Carly Machado Raelian Projects as Possible Worlds: Dreaming and Fearing the Future
by Carly Machado (Anthropology, University of the State of Rio de Janeiro)
 

Abstract

Raelians are a transnational "religious-scientific" movement devoted to spreading the Message of the Extraterrestrials – the Elohim. – through their prophetical leader, Claude Vourilhon, now referred to as Raël. Using science to explain the "truth" behind all traditional religious interpretations, Raël proposes a new morality, articulated according to extraterrestrial guidelines. This chapter focusses on the polemical discourses employed by Raelians in their efforts to gain publicity for the movement, and in particular, Raelian uses of the Internet.
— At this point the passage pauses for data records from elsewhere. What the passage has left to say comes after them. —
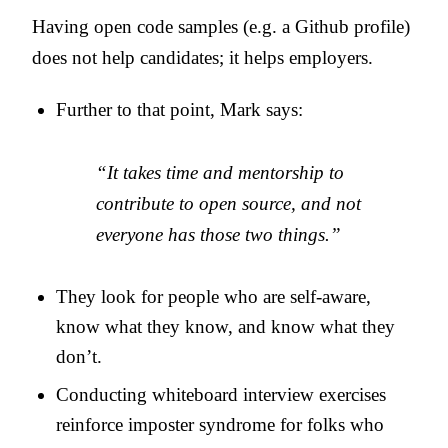
Having open code samples (e.g. a Github profile)
does not help candidates; it helps employers.
Further to that point, Mark says:
“It takes time and mentorship to
contribute to open source, and not
everyone has those two things.”
They look for people who are self-aware,
know what they know, and know what they
don’t.
Conducting whiteboard interview exercises
reinforce imposter syndrome for folks who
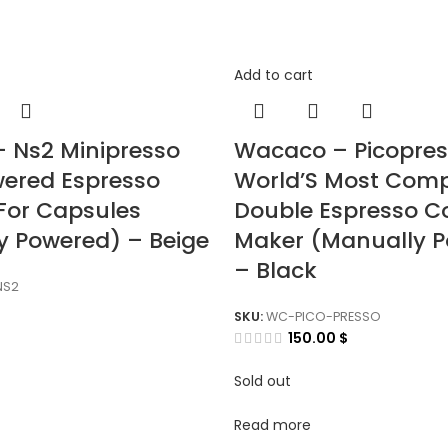
Add to cart
 Ns2 Minipresso
Wacaco – Picopre
ered Espresso
World’S Most Com
For Capsules
Double Espresso C
y Powered) – Beige
Maker (Manually 
– Black
NS2
SKU:
WC-PICO-PRESSO
150.00
$
Sold out
Read more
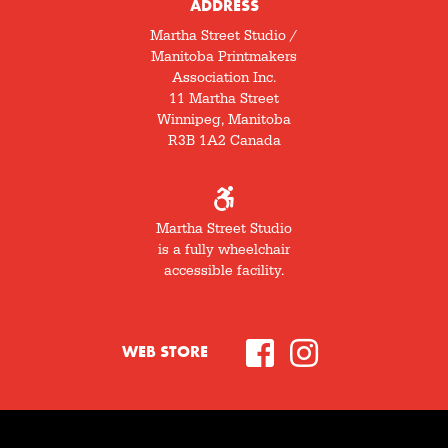
ADDRESS
Martha Street Studio /
Manitoba Printmakers
Association Inc.
11 Martha Street
Winnipeg, Manitoba
R3B 1A2 Canada
Martha Street Studio
is a fully wheelchair
accessible facility.
WEB STORE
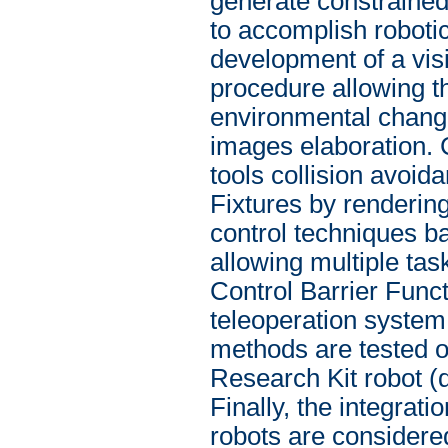
generate constrained 
to accomplish roboti
development of a vis
procedure allowing t
environmental change
images elaboration. C
tools collision avoi
Fixtures by renderin
control techniques b
allowing multiple tas
Control Barrier Func
teleoperation system
methods are tested on
Research Kit robot (
Finally, the integrat
robots are considered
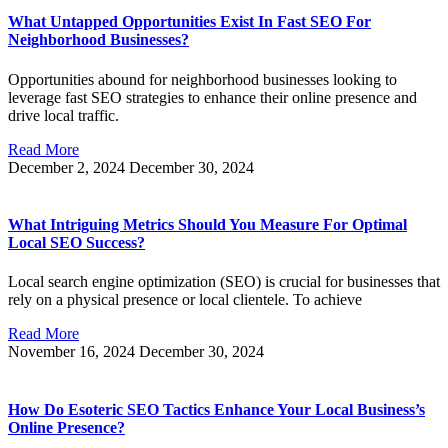
What Untapped Opportunities Exist In Fast SEO For
Neighborhood Businesses?
Opportunities abound for neighborhood businesses looking to
leverage fast SEO strategies to enhance their online presence and
drive local traffic.
Read More
December 2, 2024
December 30, 2024
What Intriguing Metrics Should You Measure For Optimal
Local SEO Success?
Local search engine optimization (SEO) is crucial for businesses that
rely on a physical presence or local clientele. To achieve
Read More
November 16, 2024
December 30, 2024
How Do Esoteric SEO Tactics Enhance Your Local Business’s
Online Presence?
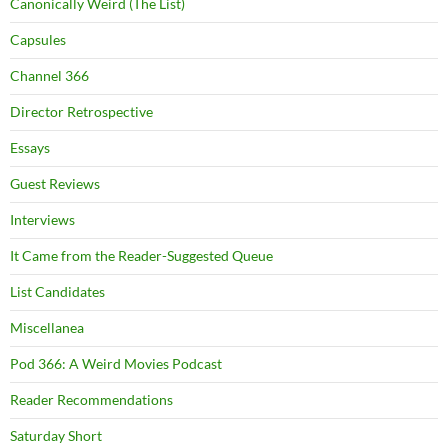
Canonically Weird (The List)
Capsules
Channel 366
Director Retrospective
Essays
Guest Reviews
Interviews
It Came from the Reader-Suggested Queue
List Candidates
Miscellanea
Pod 366: A Weird Movies Podcast
Reader Recommendations
Saturday Short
For Raelians, the Internet represents and configures a sacred field in which their prophecies can be realized: virtual eternal life, freedom of expression, a new form of ethics, transnational action, and a newly "designed" religious identity. Raelian websites are continually being created, designed and updated in order to generate controversy and to polemically link Raelian ideas to key contemporary Western social issues. Websites are in fact the only concrete manifestations of some of the most controversial Raelian enterprises, such as Clonaid, "the first human cloning company," or Clitoraid, a non-governmental organization launched by Raël in order to "reconstruct the clitorises of African women." Through their combination of digital technology, biotechnology, and Raelian beliefs in extraterrestrial life, space travel, alien "intelligent design," and transhumanism, these websites inhabit an indeterminate space between religion and science, or more properly speaking, "popular science" and "science fiction." Most importantly, as this chapter shows, these Raelian projects point to the future as the site of projected "possible worlds:" not yet realized, but plausibly on their way to becoming real. In this way, Raelian "cyber-reality" is of a part with a more culturally diffuse set of quasi-religious, "pop-sci" and "sci-fi" projects, dreams and aspirations, and a public sphere defined by shared desires, hopes, certainties, uncertainties and fears about the future.

About the Author

Carly Machado (PhD, 2006, Faculty of Social Science, University of the State of Rio de Janeiro, Brazil) conducts research in the field of religion and media, with a particular focus on new technologies, cyberculture, and the contemporary religious imaginary, both in Brazil and in transnational contexts.  Her doctoral dissertation, Imagine if it all were true: the Raelian movement among truths, fictions and religions of modernity, dealt with the Raelian Movement, a controversial new religious movement concerned with questions about human cloning, bioethics, and the existence of extraterrestrials.  Dr. Machado teaches at two universities in Rio de Janeiro: Estacio de Sá University and Candido Mendes University, and has published in the journal, Religião e Sociedade [Religion and Society].  For 2007, she is a visiting postdoctoral research fellow at the Institute on Globalization and the Human Condition, McMaster University.